Details and examples here, code on github
2010 November 14
I’ve rewritten YALL1 (“Your ALgorithms for L1”) for Octave compatibility. YALL1 is a Matlab program by Yin Zhang, Junfeng Yang, and Wotao Yin (see original) that solves several $l^1$ minimization problems that have become notable in connection with compressed sensing. These problems are variations on the basis pursuit theme:
\[ \min \norm{\vec x}_1 \quad \mbox{such that} \quad \mat A \vec x = \vec b, \]
where the measurement matrix $\mat A \in \real^{m \times n}$ has $m \lt\lt n$, and the solution $\vec x$ is known to be (approximately) sparse. As it turns out, sparse reconstructions have a wide variety of applications in image compression, signal acquisition, and even classification/machine learning problems.
Compressed sensing details and examples here, code on github
2010 November 5
I’ve forked an R interface to the LIBLINEAR C++ library, which solves classification and regression problems having millions of instances and features. These problems are variations on the theme:
\[ \min_{\mathbf w} \quad \tfrac{1}{2}\mathbf w^{\mathrm{T}} \mathbf w + C \sum_{i=1}^{l} \max\left(0, 1 - y_{i} \mathbf{w}^{\mathrm T}\mathbf x_{i} \right)^{2}\kern-6pt, \]
with \( \mathbf x_i \) a sample vector, \( y_i \in \{0, 1\} \) its class, and \( \mathbf w \) the vector that defines a decision hyperplane (problems with \(k\) classes are handled automatically by finding \(k\) one-vs-all hyperplanes).
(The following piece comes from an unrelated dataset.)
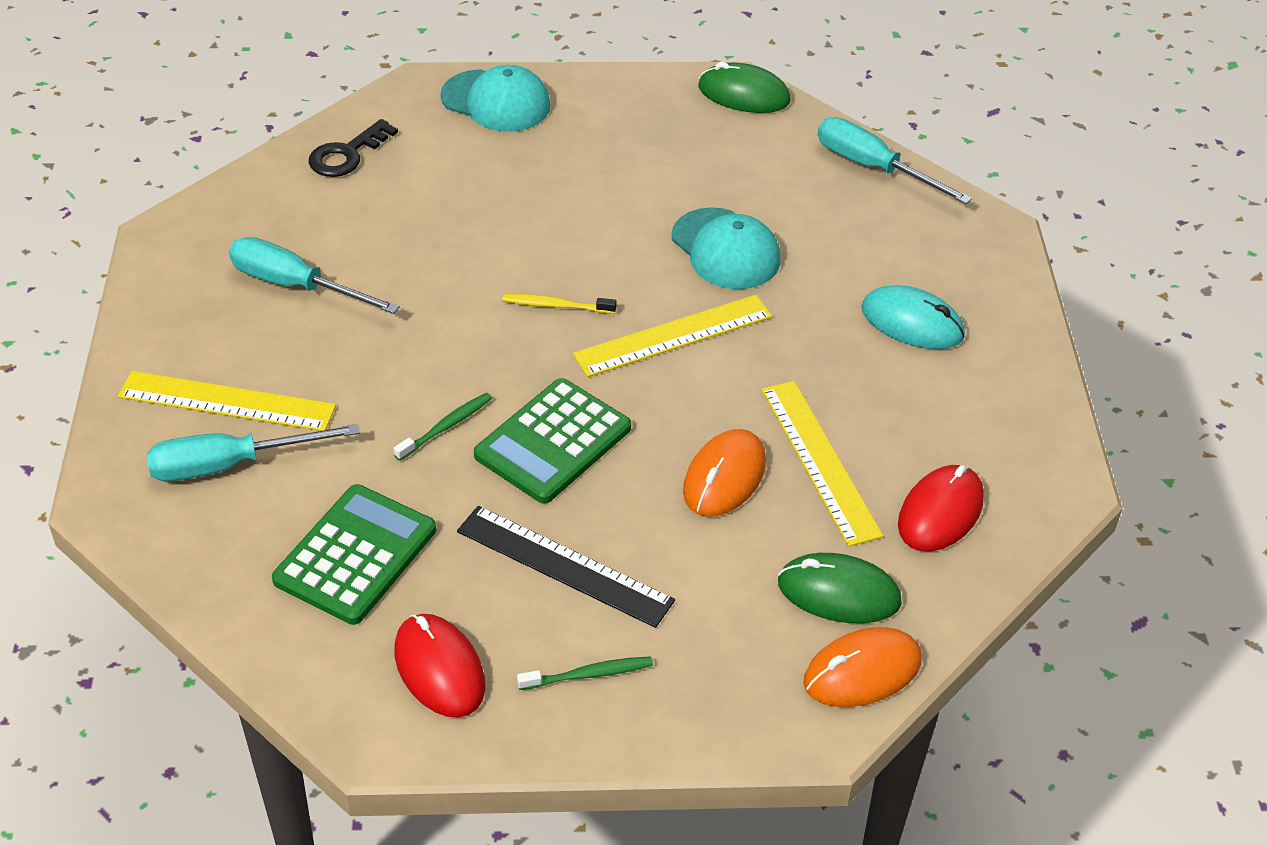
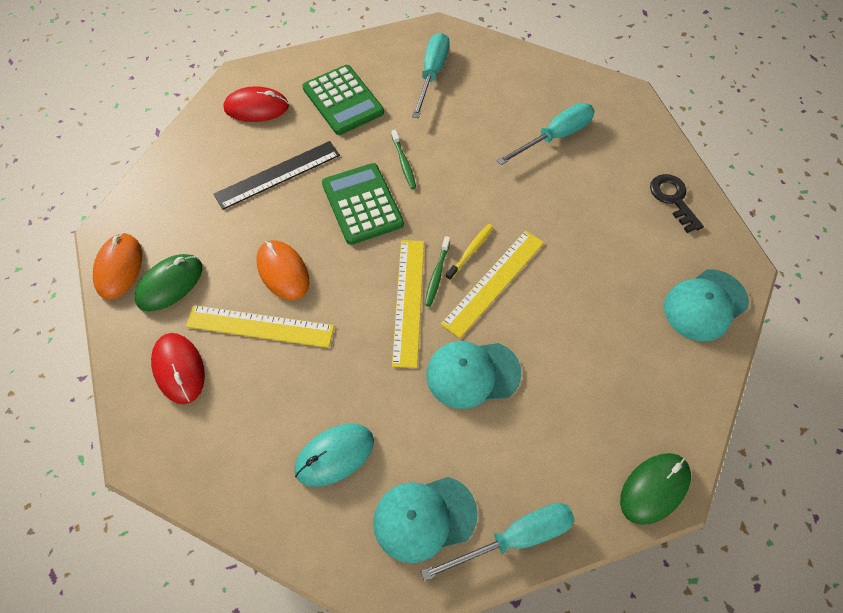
camera: 120 degrees right, 15 degrees up
(227, 401) = (477, 85): yellow ruler -> yellow ruler (493, 282)
(588, 674) = (210, 157): green toothbrush -> green toothbrush (437, 274)
(911, 232) = (424, 518): none -> turquoise cap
Essentially, this is a very fast, large-scale support vector machine library that has no desire to play in fancy-pants kernel spaces. The R interface automatically expands categorical features (i.e. factors) with $c$ levels into $c$ binary dimensions.
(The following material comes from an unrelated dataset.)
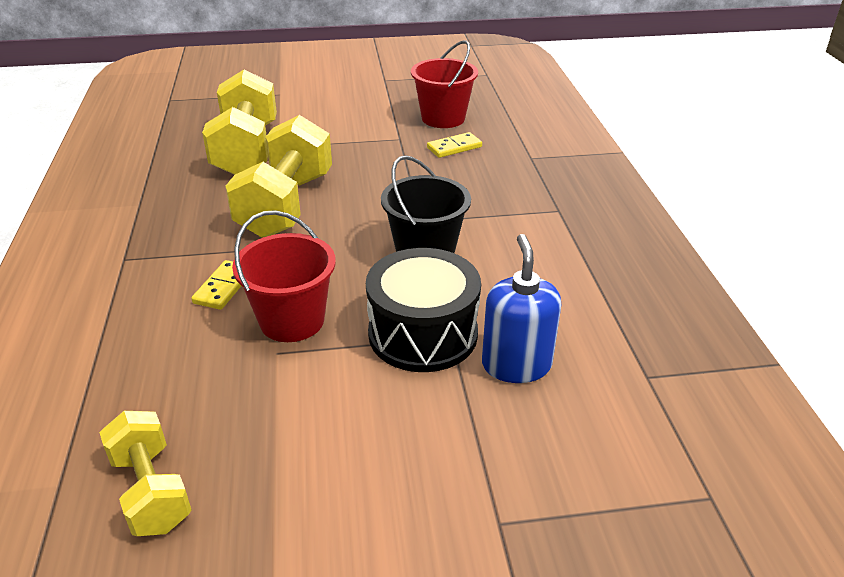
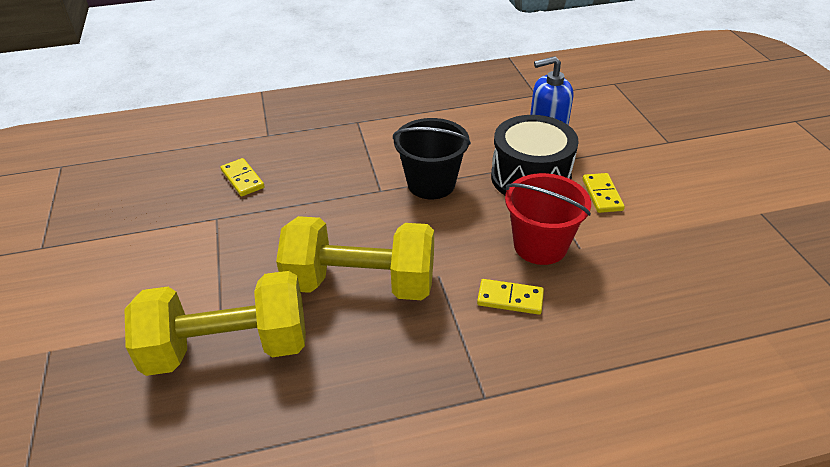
camera: 95 degrees left, 5 degrees up
(151, 490) = (735, 281): yellow dumbbell -> none
(370, 396) = (602, 195): none -> yellow domino
(443, 118) = (172, 190): red bucket -> none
Details and examples here, code on github
2010 October 2
I’ve updated my protein residue & Voronoi cell viewer to use the o3d-WebGL renderer. The WebGL canvas is supported by Firefox 4 and the current development builds of Chrome and Safari.
2010 September 1
A paper describing my work on information visualization for medical bill analytics has been accepted by IEEE VisWeek 2010.